The procedure of generating the training set and the test set is shown in Table 2. First, the background model is obtained with ViBe, and then the foreground mask including human is extracted. After some morphological operations and connected component analysis, we can locate human in the foreground mask image by a bounding box. With a serial of post-process operations we can get the sub foreground images. Then the images are normalized to a resolution of 60×60 pixels to be predicted in PCANet model. The last row of Table  2 shows the predicted label.

Table 2 A sub video sequence of 30 frames to train action model in second stage. Second row is the original image sequence; third row is the foreground mask; the forth row is sub foreground image; the last row is the predicted label of single frame detection model

We used sensitivity and specificity, which were commonly used in the fall detection literature [13], as indices to evaluate our proposed method.

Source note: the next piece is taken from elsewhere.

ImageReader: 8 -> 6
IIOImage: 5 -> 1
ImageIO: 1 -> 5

$$ \mathrm{Sensitivity}:\;{S}_1=\frac{\mathrm{TP}}{\left(\mathrm{T}\mathrm{P}+\mathrm{F}\mathrm{N}\right)} $$
(9)
$$ \mathrm{Sensitivity}:\;{S}_2=\frac{\mathrm{TN}}{\left(\mathrm{T}\mathrm{N}+\mathrm{F}\mathrm{P}\right)} $$
(10)

where:

  • TP is the number of falls correctly predicted by the system. It corresponds to the value in the first row and the first column of a confusion matrix.

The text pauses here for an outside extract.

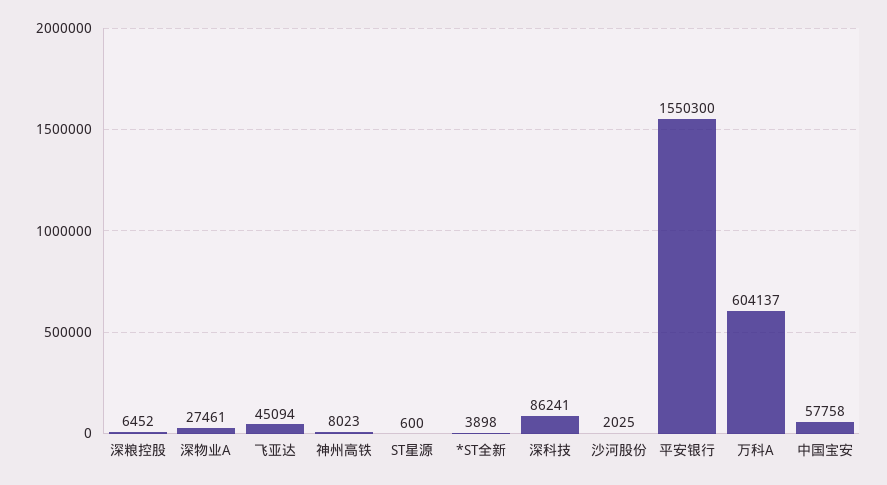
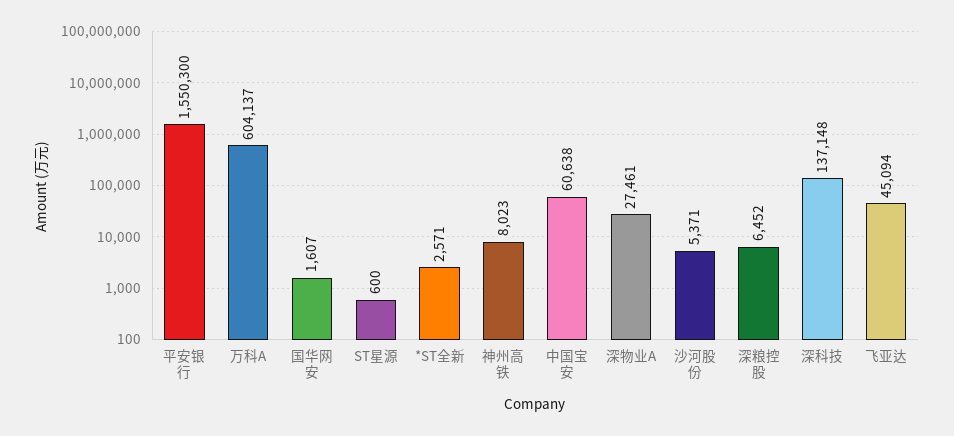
*ST全新: 3898 -> 2571
深科技: 86241 -> 137148
沙河股份: 2025 -> 5371
中国宝安: 57758 -> 60638
国华网安: none -> 1607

  • FN is the number of actual falls missed by the system

  • FP is the number of false detections of falls.

  • TN is the number of normal activities which are correctly predicted as ‘not falls’.

The proposed method was compared with five state-of-the-art approaches quantitatively on the same publicly available dataset provided in [2, 17]: bounding box ratio analysis [21], Chen’s approach, MHI based approach [16], Biomechanics approach and Chua’s approach [9] based on three-point representation. Experiments show that the proposed method has achieved reliable results compared with other common methods on the Multiple Cameras Fall Dataset (See Table 3), Biomechanics approach can achieve 100 % sensitivity and specificity, but people need to wear burden sensors all the time. The experiments result in our dataset achieves the 93.81 % sensitivity and 98.4 % specificity in camera 1, and it is higher than other vision-based methods (See Table 4). The average performance of 88.87 % sensitivity and 98.9 % specificity is also better than other methods in general.

Table 3 Comparison of the proposed method with other state-of-art approaches
Table 4 Results of the proposed method on the dataset collected from four cameras in different views

5 Conclusions

In this paper, we proposed a new framework for fall detection based on automatically feature learning methods. We extracted features with PCANet, and trained two SVM classifiers to detect fall incidents. With the two models, the experiments show that our proposed method can achieve a nearly equal performance in the Multi-Camera Fall Dataset compared with other state-of-the-art methods. Moreover, we obtained a better performance when increasing the training samples in our dataset. We believe the performance can be further improved if a larger scale dataset is used and more number of camera views is involved.